Ex-Whitecaps coach Bob Birarda receives two-year sentence for sex offences

Editor’s Note: The following story deals with sexual assault, and may be distressing for some readers.

If you or someone you know is in need of support, those in Canada can find province-specific centres, crisis lines and services here. For readers in America, a list of resources and references for survivors and their loved ones can be found here.

VANCOUVER — A provincial court judge has sentenced a former soccer coach to nearly 16 months in jail for sex offences that “immeasurably harmed” four female teenage athletes.

Judge Deanne Gaffar said Bob Birarda, a former Vancouver Whitecaps and Soccer Canada coach, violated the “sexual integrity” of the four players, three of whom were under 18 at the time of the offences, which occurred between 1988 and 2008.

Gaffar handed Birarda a sentence of two years less a day on Wednesday.
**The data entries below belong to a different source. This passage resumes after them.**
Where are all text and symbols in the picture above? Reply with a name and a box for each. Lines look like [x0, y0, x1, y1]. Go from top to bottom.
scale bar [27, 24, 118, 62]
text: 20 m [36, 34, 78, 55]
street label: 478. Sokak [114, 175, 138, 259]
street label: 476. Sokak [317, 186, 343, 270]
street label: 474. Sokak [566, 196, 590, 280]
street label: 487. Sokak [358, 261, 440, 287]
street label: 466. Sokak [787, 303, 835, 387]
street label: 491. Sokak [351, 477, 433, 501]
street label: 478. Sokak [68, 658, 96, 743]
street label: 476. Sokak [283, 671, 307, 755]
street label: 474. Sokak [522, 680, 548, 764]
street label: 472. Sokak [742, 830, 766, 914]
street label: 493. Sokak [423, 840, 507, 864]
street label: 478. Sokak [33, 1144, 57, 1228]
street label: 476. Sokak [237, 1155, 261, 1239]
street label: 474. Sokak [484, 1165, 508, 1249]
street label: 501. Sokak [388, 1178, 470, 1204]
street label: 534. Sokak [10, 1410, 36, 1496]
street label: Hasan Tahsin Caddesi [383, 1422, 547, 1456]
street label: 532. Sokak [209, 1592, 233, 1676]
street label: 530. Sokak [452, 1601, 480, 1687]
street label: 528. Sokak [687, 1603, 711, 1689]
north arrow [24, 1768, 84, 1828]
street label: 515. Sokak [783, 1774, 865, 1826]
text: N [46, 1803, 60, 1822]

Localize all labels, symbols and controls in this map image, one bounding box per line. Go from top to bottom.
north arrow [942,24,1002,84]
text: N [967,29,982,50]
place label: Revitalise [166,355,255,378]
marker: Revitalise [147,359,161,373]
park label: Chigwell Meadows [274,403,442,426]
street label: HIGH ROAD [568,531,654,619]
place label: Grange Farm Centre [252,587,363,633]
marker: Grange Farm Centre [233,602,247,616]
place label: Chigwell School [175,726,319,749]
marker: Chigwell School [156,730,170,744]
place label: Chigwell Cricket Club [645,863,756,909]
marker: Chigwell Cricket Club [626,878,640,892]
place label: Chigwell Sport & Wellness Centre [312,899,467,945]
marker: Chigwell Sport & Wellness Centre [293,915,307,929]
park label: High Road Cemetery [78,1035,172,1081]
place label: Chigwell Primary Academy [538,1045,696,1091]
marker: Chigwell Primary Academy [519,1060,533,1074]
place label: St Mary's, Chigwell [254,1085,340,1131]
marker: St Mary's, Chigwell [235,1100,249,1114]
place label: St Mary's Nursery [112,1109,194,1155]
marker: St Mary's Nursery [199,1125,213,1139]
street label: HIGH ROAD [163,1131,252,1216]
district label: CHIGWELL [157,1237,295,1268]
She said he is to spend 15 months and 29 days of that term in jail, while the remaining eight months of his sentence will be served under conditions that had yet to be imposed.

Birarda, 55, who lives with his wife of 29 years, pleaded guilty in February to three counts of sexual assault and one count of sexual touching involving the teens.

The judge said Birarda’s early guilty plea was a mitigating factor in his sentencing, while the underlying “power imbalance” in which his victims were forced to navigate his conduct was an aggravating element, Gaffar told the North Vancouver courtroom.

Each of the victims were talented and determined athletes who sought to play soccer at high levels before Birarda’s offences, the judge said Wednesday.

The former coach was in a position of trust with the victims, who feared that rejecting his interest in them would harm their soccer careers, Gaffar said.

Birarda previously read an apology to the victims and all others he said he has let down, including his family, saying there is no excuse or justification for his actions.

He told his sentencing hearing earlier this fall that he was filled with the “deepest shame” for the sex offences, which ranged from having sex with a player while he was her coach in his early 20s, to pursuing a 17-year-old player when he was 40.

In the latter case, Gaffar said the girl attended Birarda’s soccer academy between the ages of 11 and 14, and by 2007, the 17-year-old had been selected as a prospect for the Vancouver Whitecaps’ women’s team where he was coaching.

It was around that time that Birarda’s communication with her “devolved,” the judge said, into a pattern similar to his previous offences. He sent messages telling the girl she had put a “spell” on him, and she was “making” him fall in love with her.

The woman quit soccer on her 18th birthday, Gaffar said.

Birarda’s lawyer Bill Smart had argued for an eight-month jail sentence.

The Crown had recommended the sentence of two years less a day, allowing Birarda to serve his time in a provincial institution.

Gaffar followed the Crown’s suggestion for the harsher sentence, saying Birarda’s victims have experienced anxiety, self-doubt and in some cases depression into adulthood, and his behaviour has affected their ability to trust others.

Birarda put his head in his hands briefly as the judge described the impacts of his behaviour on one of the victims, saying the woman indicated “she fears him.”

There were also significant mitigating circumstances, Gaffar said, including Birarda’s early guilty plea, which meant the victims did not have to relive their experiences while testifying, along with his demonstration of “profound personal guilt.”

Birarda has received counselling to deal with the “disgust and remorse” he feels over his conduct, said Gaffar, adding she accepts the conclusions of two psychological assessments that found he was at a low risk of reoffending.

Growing up, Birarda experienced family violence perpetrated by his father and witnessed his mother and siblings experiencing the same, Gaffar noted.

Birarda was sexually abused by a family member when he was 10 or 11 years old, and later by an older swimmer when he was swimming competitively, she said.

From 2008 to 2019, he experienced intermittent thoughts of suicide, and in 2019, he was admitted to hospital for several days due to suicidal ideation.

Gaffar noted the case has garnered public attention and the stigma of the offences can be seen as a form of punishment, in addition to a prison sentence.

The judge said Birarda’s lawyer had argued that a recent Supreme Court of Canada decision requiring increased sentences for sexual offences against children and youth doesn’t deal with historical offences, and Birarda faced more stringent consequences today than he would have at the time of the incidents.

But Gaffar did not accept that argument in determining Birarda’s sentence, saying the high court’s decision does apply and represents a “clarion call” to properly reflect the gravity of such offences and the moral culpability of the offender.

There has been a societal shift in how sexual assault is viewed in the years since Birarda’s offences, she said, and the high court decision reflects a more modern understanding that requires greater attention to psychological consequences.